§ **Required tasks**
1/ Reproduce everything in the engineering forum thread from "3. You don't" down to "on them all.".
2/ Answer these questions using the engineering forum thread below:
(a) What did the first poster build at the undergraduate university?
(b) What grade would earn a student the most prestigious graduation project from the professor?
(c) What drives the IC designer mad more than the design itself?

*** Extract to read ***

1. Unis do teach a lot of theory, but that says nothing about you can't go practical. I came from an undergraduate university that almost hate capitalism and money, and only does pure theoretical research granted by state funding. Still, I managed to build my own dorm lab and did a number of interesting projects ranging from simple MCU pranking toys to ion mobility spectrometer. Now, as a PhD candidate, I can still do 0201 soldering and PCB milling or etching with primitive tools. Theoretical education never contradicts practical capability.
I fully agree. My opinion is that if you're so inclined, it is best to learn both theory and practice at the places where they are taught best.
Considering there is so much material on youtube concerning hobby electronics, it's not hard to get started.
2. Math is important? No. I have calculus II before calculus I in my transcript, which means I failed calculus I and had to retake it. I HATE MATH (weird from an Asian, but that's true). I know my business, and I don't touch control theory and RF magic. But besides those math intensive fields, I fail to see why math is that important for EE.
I think it depends on the field. I've a friend who is in telecommunications, RF and microwave engineering. His courses are a grind. He literally get 700 pages of Maxwell equations and other proofs to follow (little to no textual explanations) for a single exam. People are lucky to pass with a 7. An 8 would get you the most prestigious graduation project from the professor straight away.
3. You don't have to pick one field. You can know and be competent om more than one field. As for the 10 fields you've listed, I've did them all. Despite I won't claim expert on all of them, but if there's an entry level job (BS level, not graduate level), I can take on them all.
Exactly. In practice focusing on being a "T shape" engineer is good. But added value from a grad degree should come from specialization, although I do think that many similar principles are spread across different fields, and with a degree in hand you have proven that if you can learn 1, so you could also learn the other.
IC is just designing circuits without ideal OPAMPs, and it's all about designing the OPAMP by your self. With solid understanding of circuit analysis and some knowledge in control theory, it's not that bad. Virtuoso/ADE crashing drives me mad more than the design itself.
Actually funny. I asked one of the PhDs in analog IC design how a typical project may look like. He told that given a CMOS circuit idea, they would ofcourse try to come up with an interesting circuit implementation on paper and in the simulator first, identifying correct biasing and establishing critical area's of the circuit.

*** End of Extract to read ***
*** Information ***

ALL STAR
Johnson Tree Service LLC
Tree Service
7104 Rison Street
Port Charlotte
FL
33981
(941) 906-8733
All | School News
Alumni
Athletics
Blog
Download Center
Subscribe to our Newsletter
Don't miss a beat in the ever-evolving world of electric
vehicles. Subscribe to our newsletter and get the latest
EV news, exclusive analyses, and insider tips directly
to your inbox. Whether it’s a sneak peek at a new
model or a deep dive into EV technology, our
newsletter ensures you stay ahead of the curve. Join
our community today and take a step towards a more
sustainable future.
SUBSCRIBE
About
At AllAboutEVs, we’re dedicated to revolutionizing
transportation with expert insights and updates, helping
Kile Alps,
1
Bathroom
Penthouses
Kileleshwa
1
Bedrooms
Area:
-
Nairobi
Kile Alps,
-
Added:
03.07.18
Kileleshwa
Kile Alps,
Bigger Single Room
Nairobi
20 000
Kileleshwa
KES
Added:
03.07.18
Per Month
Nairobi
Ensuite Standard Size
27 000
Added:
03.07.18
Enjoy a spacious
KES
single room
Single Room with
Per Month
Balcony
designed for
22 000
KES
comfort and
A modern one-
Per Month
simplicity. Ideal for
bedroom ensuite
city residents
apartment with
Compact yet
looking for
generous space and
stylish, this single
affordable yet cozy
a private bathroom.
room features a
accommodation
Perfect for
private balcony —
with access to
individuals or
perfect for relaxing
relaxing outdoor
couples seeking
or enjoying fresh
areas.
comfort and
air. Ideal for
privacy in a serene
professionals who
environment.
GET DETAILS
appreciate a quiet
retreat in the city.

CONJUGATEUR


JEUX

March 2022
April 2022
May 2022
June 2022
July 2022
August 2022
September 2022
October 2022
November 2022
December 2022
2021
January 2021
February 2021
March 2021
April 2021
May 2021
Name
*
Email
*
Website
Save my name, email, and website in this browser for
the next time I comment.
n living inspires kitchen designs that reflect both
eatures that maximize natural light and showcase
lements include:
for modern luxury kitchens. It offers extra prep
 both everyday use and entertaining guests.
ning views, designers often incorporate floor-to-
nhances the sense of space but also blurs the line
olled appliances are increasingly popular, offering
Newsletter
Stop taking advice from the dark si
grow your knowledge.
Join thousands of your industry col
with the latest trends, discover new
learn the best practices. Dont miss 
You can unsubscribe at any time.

*** End of Information ***

§ **Answers per task**
1/
3. You don't have to pick one field. You can know and be competent om more than one field. As for the 10 fields you've listed, I've did them all. Despite I won't claim expert on all of them, but if there's an entry level job (BS level, not graduate level), I can take on them all.

2/
(a) A dorm lab.
(b) An 8.
(c) Virtuoso/ADE crashing.